Por su parte un punto débil del narcotráfico es que depende de la coca que compra a la población; tiene cerca a un aliado peligroso que siempre atraerá a las fuerzas represivas del Estado (su negocio consiste en procesar el producto en lugares que deben concentrar equipos, insumos y personas); y tiene la necesidad de  sacar la droga fuera del país,  Un punto fuerte es que dispone de mucho dinero; tiene el apoyo de algunos políticos, militares, empresarios y dirigentes notables; y sus relaciones exteriores son OK. El lavado de activos prospera mientras el Ministerio Público no tiene recursos para contratar más fiscales. Se trata de una industria de exportación con dividendos espectaculares, que pueden comprar conciencias.

El problema tiene tres variables en orden de importancia: la población, el narcotráfico, y el terrorismo en conjunto. El enemigo estratégico es el narcotráfico y el enemigo táctico es el terrorismo. La crisis narcoterrorista pasará, pero la crisis social no pasará si no se logra el desarrollo económico y social. Es un  problema social que al no haberlo resuelto en el pasado el Estado perezoso con las herramientas de la democracia, se convirtió en un problema militar que aún no se puede resolver. El  VRAE es el pasivo que heredamos de gobiernos anteriores. El Estado observa un nuevo paradigma.
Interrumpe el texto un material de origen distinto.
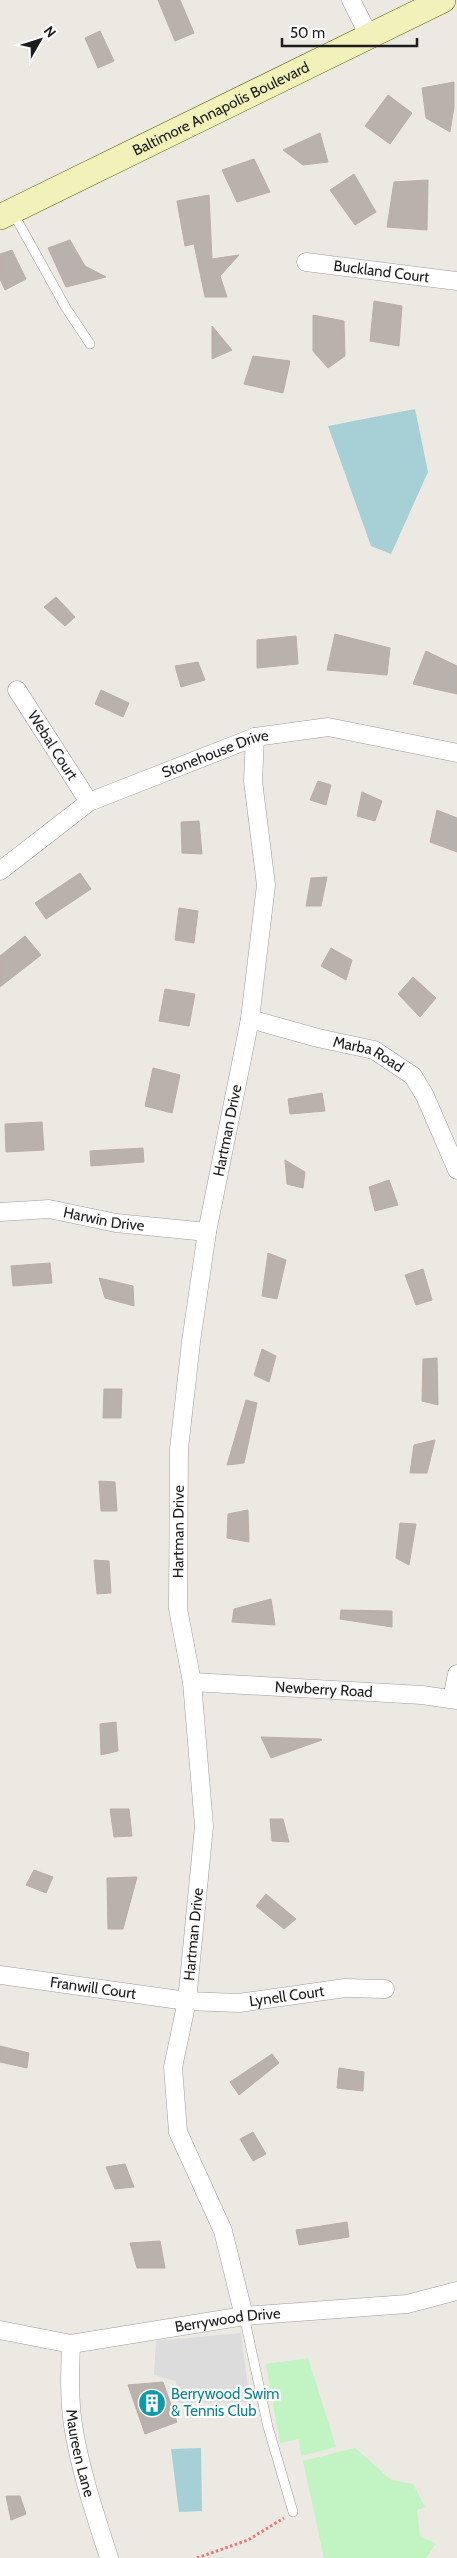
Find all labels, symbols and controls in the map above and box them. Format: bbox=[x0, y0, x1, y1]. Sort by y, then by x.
north arrow bbox=[15, 15, 65, 65]
scale bar bbox=[282, 15, 417, 47]
text: N bbox=[40, 22, 60, 41]
text: 50 m bbox=[290, 24, 325, 42]
street label: Baltimore Annapolis Boulevard bbox=[130, 58, 312, 160]
street label: Buckland Court bbox=[333, 257, 430, 286]
street label: Webal Court bbox=[24, 708, 82, 783]
street label: Stonehouse Drive bbox=[159, 726, 270, 782]
street label: Marba Road bbox=[331, 1032, 407, 1076]
street label: Hartman Drive bbox=[209, 1083, 246, 1178]
street label: Harwin Drive bbox=[62, 1203, 145, 1235]
street label: Hartman Drive bbox=[169, 1485, 188, 1578]
street label: Newberry Road bbox=[274, 1678, 373, 1701]
street label: Hartman Drive bbox=[180, 1887, 207, 1982]
street label: Franwill Court bbox=[49, 1973, 137, 2003]
street label: Lynell Court bbox=[248, 1982, 325, 2010]
street label: Berrywood Drive bbox=[174, 2304, 281, 2336]
place label: Berrywood Swim & Tennis Club bbox=[171, 2385, 279, 2420]
building icon: Berrywood Swim & Tennis Club bbox=[137, 2388, 167, 2418]
street label: Maureen Lane bbox=[62, 2408, 99, 2500]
La evolución dialéctica del fenómeno revela una contradicción: el narcotráfico pasa de ser un peligro potencial a convertirse en un peligro manifiesto cuando la represión del Estado intenta destruir al enemigo. Por este motivo en los gobiernos anteriores no se agudizaron intencionalmente las contradicciones y el narcoterrorismo cobraba fuerza por la inacción del Estado. “Sin novedad en el frente”, repetían los políticos dormilones. Se ha perdido un valioso tiempo. Por eso ahora que el gobierno del presidente Humala hace frente al problema, se descubre la verdadera dimensión del conflicto.
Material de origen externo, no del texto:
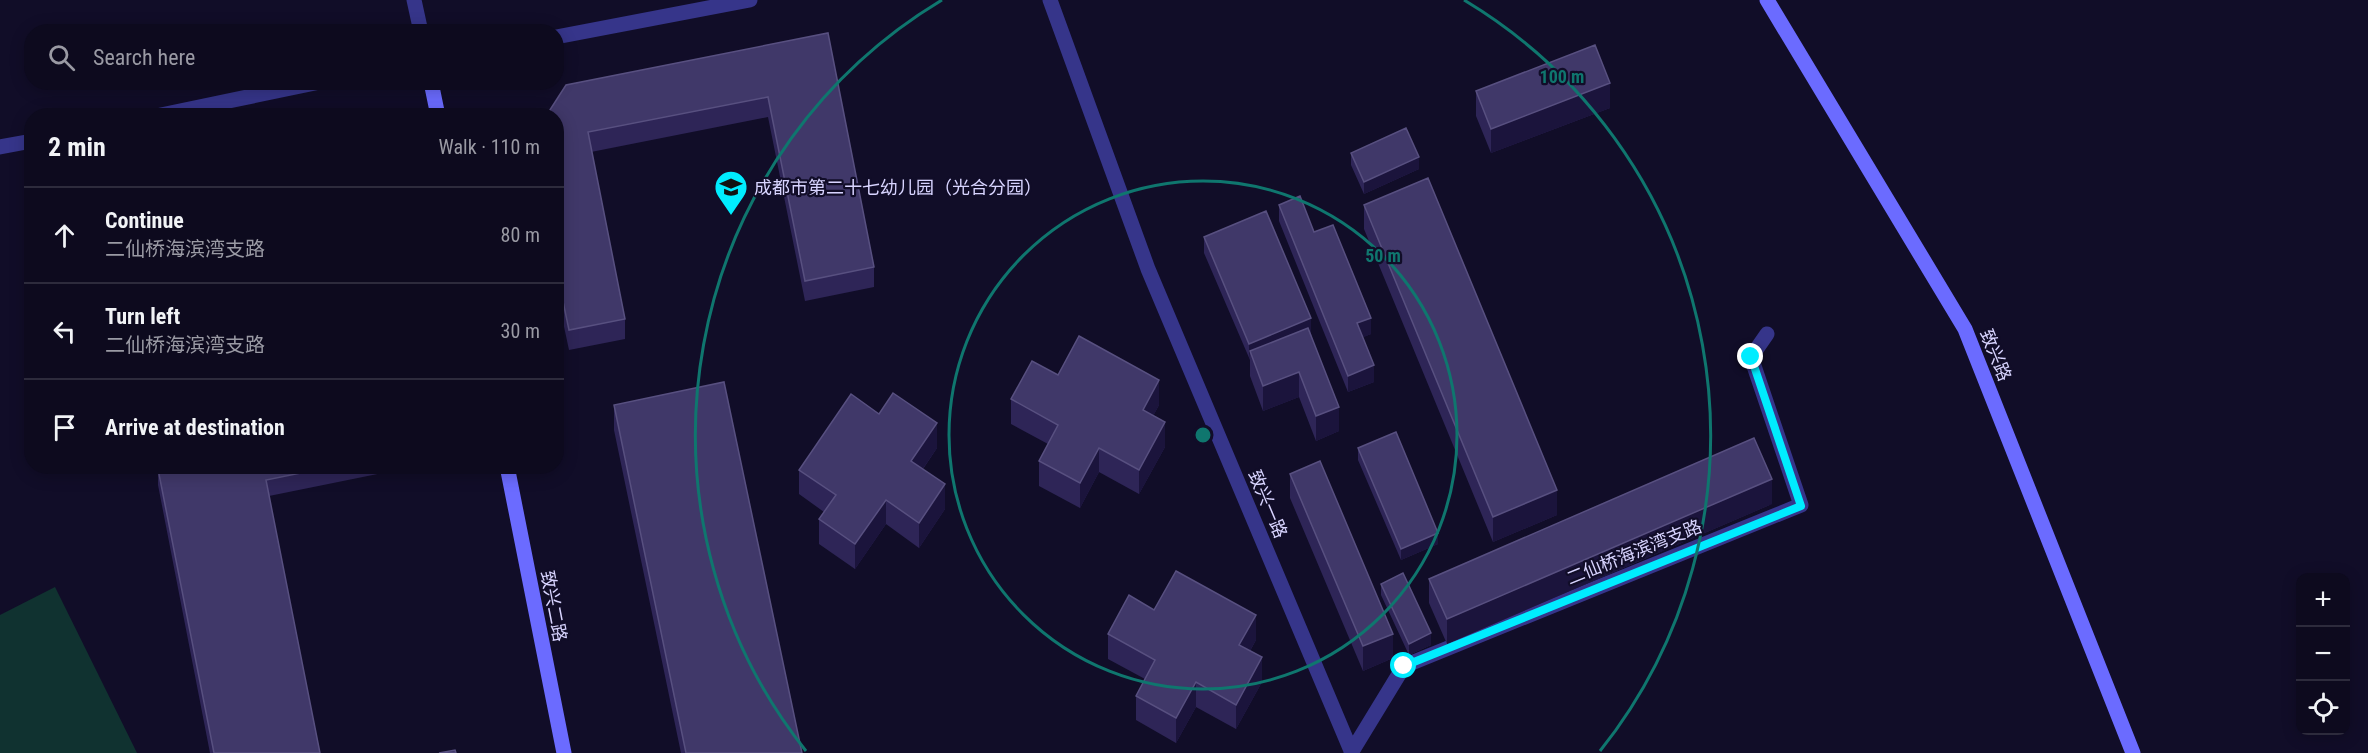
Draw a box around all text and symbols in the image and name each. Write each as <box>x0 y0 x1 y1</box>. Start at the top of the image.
search box <box>24 24 564 90</box>
icon: search <box>45 41 78 74</box>
text: Search here <box>93 45 195 70</box>
text: 100 m <box>1540 66 1584 87</box>
text: 2 min <box>48 132 106 162</box>
text: Walk · 110 m <box>439 135 540 159</box>
school or university icon: 成都市第二十七幼儿园（光合分园） <box>713 169 749 216</box>
place label: 成都市第二十七幼儿园（光合分园） <box>754 177 1042 198</box>
text: Continue <box>105 208 184 233</box>
icon: ahead <box>48 219 81 252</box>
text: 80 m <box>501 223 540 247</box>
text: 二仙桥海滨湾支路 <box>105 237 265 261</box>
text: 50 m <box>1365 245 1401 266</box>
text: Turn left <box>105 304 180 329</box>
icon: left <box>48 315 81 348</box>
text: 30 m <box>501 319 540 343</box>
street label: 致兴路 <box>1976 326 2016 384</box>
text: 二仙桥海滨湾支路 <box>105 333 265 357</box>
route end <box>1737 343 1763 369</box>
icon: arrive <box>48 411 81 444</box>
text: Arrive at destination <box>105 415 285 440</box>
centre of rings <box>1193 425 1213 445</box>
street label: 致兴一路 <box>1244 467 1292 541</box>
street label: 二仙桥海滨湾支路 <box>1563 515 1705 589</box>
street label: 致兴二路 <box>537 569 571 643</box>
map controls <box>2296 573 2350 735</box>
button: + <box>2296 573 2350 627</box>
button: − <box>2296 627 2350 681</box>
route start <box>1390 652 1416 678</box>
button: locate <box>2296 681 2350 735</box>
Los políticos que tuvieron a su cargo el Estado en las últimas décadas han aprendido una lección muy dura: dejar que la población en situación de pobreza extrema, resuelva por si sola su problema es una especie de terrorismo de Estado, con resultados muy desastrosos para el Perú. Al actual gobierno se le ha transferido más de 200 conflictos sociales no resueltos. La economía peruana en una de las más desiguales de la región. La acción militar en el VRAE puede ser exitosa con tácticas de ataque y defensa; pero la acción social no responde a las mismas leyes, porque se trata de la exclusión de millones de peruanos. La única táctica posible es el desarrollo integral y sostenido. Solo así las fortalezas del adversario se convertirán en debilidades. Debe ser el parámetro de campaña para el nuevo ministro de Defensa. ¿Qué les parece?

Por eso la forma más efectiva de derrotar al narcotráfico en un país es que la estrategia nacional sea liderada por las autoridades del más alto nivel del gobierno. La ejecución de la estrategia debe depender en línea directa  de la Presidencia de la República. El propio Jefe del Estado en su condición de comandante supremo de las fuerzas armadas y policiales tiene que articular a Ministerios y entidades relacionadas con la estrategia.(“el ojo del amo engorda al caballo”)

Las órdenes deben bajar a los ejecutores de las acciones con la autoridad, eficiencia y rapidez que demanda la situación táctica. El grupo de apoyo político-militar del Ejecutivo (GAPME), con la acción decidida de los ministros de Defensa y del Interior, se encarga del seguimiento, monitoreo y evaluación del desarrollo de la estrategia. El feedback, ajuste y reajuste táctico debe ser inmediato y contar con el apoyo logístico necesario. La coordinación es directa con el comando operativo o autoridad del VRAE. Una condición sine qua non es que la planificación de las operaciones se realice con los insumos del servicio de inteligencia.